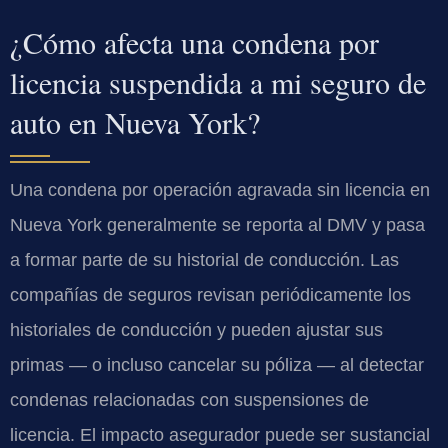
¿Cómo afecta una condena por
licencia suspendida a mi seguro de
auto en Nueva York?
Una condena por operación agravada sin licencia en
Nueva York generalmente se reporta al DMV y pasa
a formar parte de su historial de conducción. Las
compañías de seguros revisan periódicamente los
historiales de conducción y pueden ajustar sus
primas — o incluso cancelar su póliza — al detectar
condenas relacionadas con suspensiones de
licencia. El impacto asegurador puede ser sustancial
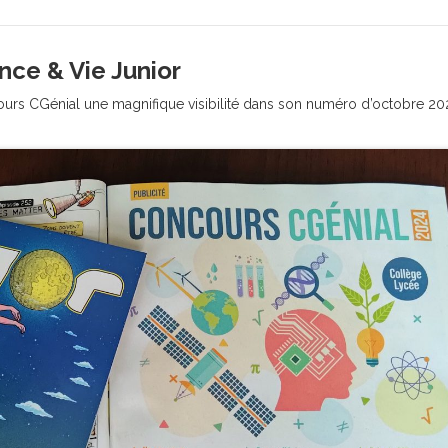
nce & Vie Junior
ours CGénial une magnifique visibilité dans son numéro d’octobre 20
□ □ □ □ □
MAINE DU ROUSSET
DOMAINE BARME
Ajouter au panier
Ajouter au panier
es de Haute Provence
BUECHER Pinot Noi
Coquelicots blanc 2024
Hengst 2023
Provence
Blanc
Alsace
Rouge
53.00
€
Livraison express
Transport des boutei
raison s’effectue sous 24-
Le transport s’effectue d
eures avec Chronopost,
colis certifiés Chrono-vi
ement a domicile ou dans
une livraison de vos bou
□ □ □ □ □
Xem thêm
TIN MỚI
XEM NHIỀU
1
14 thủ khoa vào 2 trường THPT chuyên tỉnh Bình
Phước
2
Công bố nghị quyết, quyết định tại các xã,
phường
□ □ □ □ □
Brief: Duplicate the stretch of the data from the line containing "nce & Vie Junior" through the line containing "ours CGénial une", both ends included.

Answer area:
nce & Vie Junior
ours CGénial une magnifique visibilité dans son numéro d’octobre 20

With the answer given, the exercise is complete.